Cabineteer Van Buren gives dinners, and asks the pretty Peg to perform as hostess. With a wise eye on the General, he incites Cabineteer Barry, who is a bachelor, to burst into similar dinners, with the pretty Peg in command. By his suggestion, Minister Vaughn of the English and Minister Krudener of the Russians, who like Cabineteer Barry are bachelors, follow amiable suit. They give legation dinners, at which the pretty Peg presides. The General adopts these brilliant examples with the White House.
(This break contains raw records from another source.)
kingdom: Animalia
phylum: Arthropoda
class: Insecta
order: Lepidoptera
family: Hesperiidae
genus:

The pretty Peg finds herself in control of such society high ground as the English and Russian legations, two Cabinet houses besides her own, and last and most important the White House itself. It is a merry even if a savage war, and the pretty Peg is everywhere victorious.
Not everywhere! Mrs. Calhoun, as war-chief of the “Ladies of Washington,” with Mrs. Ingham, Mrs. Branch, and Mrs. Berrien about her as a staff, refuses to yield. These four indomitables and their beflounced and be-feathered followers, noses uptilted in scorn of the pretty Peg, prosecute their battle to the acrid end.
In the earlier stages, the General, his angry thoughts on Statesman Clay, inclines to the belief that these attacks on the pretty Peg are of that defeated personage's connivance, and says so to Wizard Lewis.
Wizard Lewis, when the General is inaugurated, is for returning to his Cumberland home, but finds himself restrained by the lonesome General.
“What!” cries the latter, “would you leave me now, after doing more than all the rest to land me here?”
Upon which reproach, Wizard Lewis remains, and lives in the White House with the General. It befalls that with the earliest slanders of the ophidians, Dominie Ely and Dominie Campbell, the General goes to Wizard Lewis with accusations against Statesman Clay.